We're a team of 'music people' who are in a band together. We wanted to listen to our favorite songs in new ways, and we had the idea for mashme during a jam session. We decided that Hack The North was the perfect time to implement it.
What it does
mashme allows the user to select two songs, and isolates the stems (vocals, drums, bass, accompaniment) of each song, and matches their key and BPM. Then, the user can put stems together however they want to create songs that have never been heard before.
How I built it
Backend: Python, Flask
APIs: Spotify, Youtube
Platforms: Google Compute Engine, nginx
Audio Technology: Spleeter, Rubberband, pydub
Storage: MySQL, Google Cloud Storage
Source Code: https://github.com/Richardyang510/hackthenorth2021
Challenges I ran into
The primary challenge is insufficient processing capacity, because this is expensive! Currently, the site is fully funnctional, but a user must wait two or more minutes for the mashup to begin playing after clicking 'Submit'. For the same reason, there can only be a few users at a time. However, as a workaround to expensive processing which is inaccessible to us, we have cached all songs that have been processed previously. If you begin typing a song and see it appear in the dropdown, click it. With two pre-cached songs, the mashup will begin playing immediately.

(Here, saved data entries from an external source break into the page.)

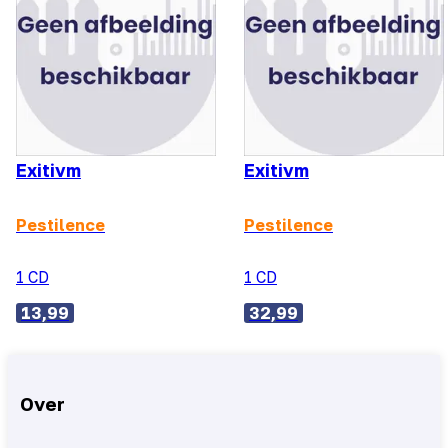
Exitivm
Exitivm
Pestilence
Pestilence
1 CD
1 CD
13,99
32,99
Over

Large file sizes with large processing times. Splitting the song into stems and performing audio transforms were costly operations, taking several minutes. We implemented caching using a database and Google Cloud Storage, so subsequent runs for a mashup is available instantly.
Synchronizing the audio on the front end was a challenge, as the default HTML audio player was designed for one track at a time. We utilized the webaudio library to build an audio buffer with all the tracks synchronized.
Accomplishments that I'm proud of
Succeeded in making working mashups with a clean user experience!
What I learned
File transfer has unexpected pitfalls that are often expensive. This requires creative thinking to reduce the load on both the front-end and back-end.
What's next for Mashme
ML training for chorus and verse separation! Currently, mashme separates different stems in a song, but through ML training it could allow the user to mashup song parts in addition to track types. Think of the verse from one song, with the chorus from another song, recognized through intelligent machine analysis.